Source extract:
= = = = =
This part was proposed by and is under the jurisdiction of the National Technical Committee on Intelligent Transportation Systems of Standardization Administration of China (SAC/TC 268).
The previous edition replaced by this part is as follows:
——GB/T 20851.5-2007.
Electronic toll collection - Dedicated short range communication - Part 5: Test methods of the main parameters in physical layer
1 Scope
This part of GB/T 20851 specifies the recommended characteristics, test conditions and test methods of the main test equipment and accessories for the main parameters in physical layer of dedicated short range communication for electronic toll collection.
This part is applicable to electronic toll collection system for highways and urban roads, and may be used as a reference for fields of automated vehicle identification, vehicle access control system, etc.
2 Normative references
The following referenced documents are indispensable for the application of this document. For dated references, only the edition cited applies. For undated references, the latest edition of the referenced document (including any amendments) applies.
GB/T 9254 Information technology equipment - Radio disturbance characteristics - Limits and methods of measurement
GB/T 12190-2006 Method for measuring the shielding effectiveness of electromagnetic shielding enclosures
GB/T 20851.1-2019 Electronic toll collection - Dedicated short range communication - Part 1: Physical layer
3 Symbols and abbreviations
3.1 Symbols
For the purposes of this document, the following symbols apply.
D: the maximum diameter of antenna.
d: the distance between equipment under test and test antenna.
dBc: the ratio of representation power to carrier signal power.
dBm: the ratio of representation power to 1mW.
e.i.r.pcon: the spurious equivalent isotropically radiated power.
e.i.r.pmax: the maximum equivalent isotropically radiated power.
f1: the lower limit frequency of receiving bandwidth.
f2: the upper limit frequency of receiving bandwidth.
fc: the center frequency of signal emitted by signal source.
fTx: the nominal carrier frequency.
fTxa: the actual carrier frequency.
GRx: the gain of receiving antenna of equipment under test.
GT: the gain of test antenna.
GTx: the gain of transmitting antenna of equipment under test.
h: the height of equipment under test and test antenna from the ground.
PA: the test signal power of adjacent channel interference.
PB: the test signal power of blocking interference.
PC: the test signal power of co-channel interference.
Pcon: the spurious emission power.
Pcw: the single frequency signal power of the equipment under test.
Pcwo: the single frequency signal power of signal source and test antenna.
Pi,max: the maximum input signal power.
P0: the output power of signal source.
PR: the measured power of the signal received by the test antenna replacing the equipment under test.
RA: the adjacent channel interference rejection ratio.
RB: the blocking interference rejection ratio.
RC: the cochannel interference rejection ratio.
SRx: the receiving sensitivity.
SW: the wakeup sensitivity.
T0: the start time of sending wake-up signal.
TR: the start time of sending response signal.
TW: the wakeup time.
Δf: the frequency tolerance.
λ: the wavelength.
= = = = =
Stored entries
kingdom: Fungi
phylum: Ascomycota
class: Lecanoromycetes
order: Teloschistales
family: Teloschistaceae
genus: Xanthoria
= = = = =
Task 1:
Answer the following questions using the toll collection standard text.
(a) Which committee proposed this part and has jurisdiction over it?
(b) Which earlier edition does this part replace?
(c) What does the symbol SW denote?
Task 2: Resume the toll collection standard text after its final line and write what follows.

Final result 1:
(a) The National Technical Committee on Intelligent Transportation Systems of Standardization Administration of China (SAC/TC 268).
(b) GB/T 20851.5-2007.
(c) The wakeup sensitivity.

Final result 2:
3.2 Abbreviations
For the purposes of this document, the following abbreviations apply.
OBU: On Board Unit
RBW: Resolution Bandwidth
RSU: Roadside Unit
VSWR: Voltage Standing-Wave Ratio
4 Recommended characteristics of main test equipment and accessories
4.1 Power meter
The recommended characteristics of power meter shall meet the following requirements:
a) power measurement range: -60~+20dBm;
b) frequency range: 10MHz~18GHz;
c) power measurement error: ±3%.
4.2 Frequency meter
The recommended characteristics of the frequency meter shall meet the following requirements:
a) frequency range: 10Hz~20GHz;
b) frequency measurement error: ±10×10-9.
4.3 Microwave signal source
The recommended characteristics of microwave signal source shall meet the following requirements:
a) frequency range: 250kHz~20GHz;
b) frequency precision: fc×100×10-9;
c) phase noise: < -98dBc/Hz@10GHz, 1kHz offset.
4.4 Spectrum analyzer
The recommended characteristics of spectrum analyzer shall meet the following requirements:
a) frequency range: 3Hz~26.5GHz;
b) dynamic range: ≥70dB;
c) resolution bandwidth: 10Hz~3MHz;
d) background noise: ≤ -140dBm/Hz.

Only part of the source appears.